According to Global Hunger Status (GHS) 2017, India stands at the 100th position among 119 countries, which points to the gravity of the child malnutrition problem.
In Delhi, the infant mortality rate stands at 35 (per 1000 live births, NFHS 4). Only 30 per cent children under the age of 3 are breastfed within one hour of birth, against a national average of 41 per cent. This is a telling fact on the lack of knowledge transfer to new mothers. Children aged between 6 to 23 months who receive adequate diet are only a shocking 5.6 per cent (NFHS 4), and only 50 per cent of children below 6 months are exclusively breastfed, which is lower than the national average of 55 per cent.
These will have direct and dire impacts on the health of the child as she grows up, as is indeed reflected in NFHS 4 — 27 per cent children below the age of 5 are underweight and 32 per cent face stunted growth.
One can also trace the health of a newborn back to where it all started — the mother. An expectant mother will likely have poor health indicators owing to the rapid changes her body is going through. Adding to that is the stark gender divide still prevalent in societies, reflecting even in the eating habits of families, rendering pregnant women undernourished.
The AWC is to take into account these problems and ensure good health of expectant mothers by keeping them informed and by encouraging them to take health supplements. However, the NFHS 4 states that only close to 40 per cent mothers received complete antenatal care in urban Delhi, and a mere 8 per cent received financial assistance under Janani Suraksha Yojana (JSY) for births in an institution.
According to the National Family Health Survey, 27 per cent children below the age of 5 are underweight and 32 per cent face stunted growth. (Photo: Reuters/File)
Another dimension to the problem of urban malnourishment has to do with the migrant population in Delhi. People, especially from the lower-income groups, migrate with their families from neighbouring states in search of jobs. Most of them have no identity cards with them, which deprives them of some of the government facilities offered, such as ration, school admission for children, and so on.
These migrant settlements aren’t marked and assessed by any governing body, so for the moving population, it is a daunting task to shift from the fringes of the society to the mainstream, and avail the facilities that are, by law, their right to seek and demand.
Urban anganwadis and persisting woes, as observed from ground
The first step in the form of a solution to these problems will be to build accountability — these are violations of both maternal and child rights that largely go unnoticed amid other issues.
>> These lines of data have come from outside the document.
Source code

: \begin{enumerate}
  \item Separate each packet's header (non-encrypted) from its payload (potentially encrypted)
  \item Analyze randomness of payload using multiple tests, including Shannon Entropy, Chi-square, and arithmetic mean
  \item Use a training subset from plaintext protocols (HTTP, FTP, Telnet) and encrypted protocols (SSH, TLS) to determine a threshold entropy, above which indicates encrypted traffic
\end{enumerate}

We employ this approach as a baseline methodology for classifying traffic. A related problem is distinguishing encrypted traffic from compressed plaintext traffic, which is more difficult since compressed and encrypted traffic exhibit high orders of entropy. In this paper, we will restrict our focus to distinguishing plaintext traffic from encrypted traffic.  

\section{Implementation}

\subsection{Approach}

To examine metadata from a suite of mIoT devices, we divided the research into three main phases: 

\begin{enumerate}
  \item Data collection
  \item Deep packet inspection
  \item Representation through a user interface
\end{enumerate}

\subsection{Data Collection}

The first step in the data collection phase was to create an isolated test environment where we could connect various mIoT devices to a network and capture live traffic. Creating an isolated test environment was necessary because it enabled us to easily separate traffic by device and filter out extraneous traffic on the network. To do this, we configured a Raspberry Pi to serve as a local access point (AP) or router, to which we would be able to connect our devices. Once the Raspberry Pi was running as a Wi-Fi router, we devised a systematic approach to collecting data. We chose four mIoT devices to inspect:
On one hand, there are talks of expanding the ICDS coverage, while on the other hand, several AWCs are shutting down.
Above all, an overarching obstacle, in the event of the recent child deaths, is the slow dissolution of the safety nets— of the self, system and society.
Had there been active community support, these damages could have been averted. Empowering communities to look after themselves as well as others makes for one answer to many problems; the system has to also acknowledge that the health of any and every child shouldn’t be the last priority just because she doesn’t ask for it.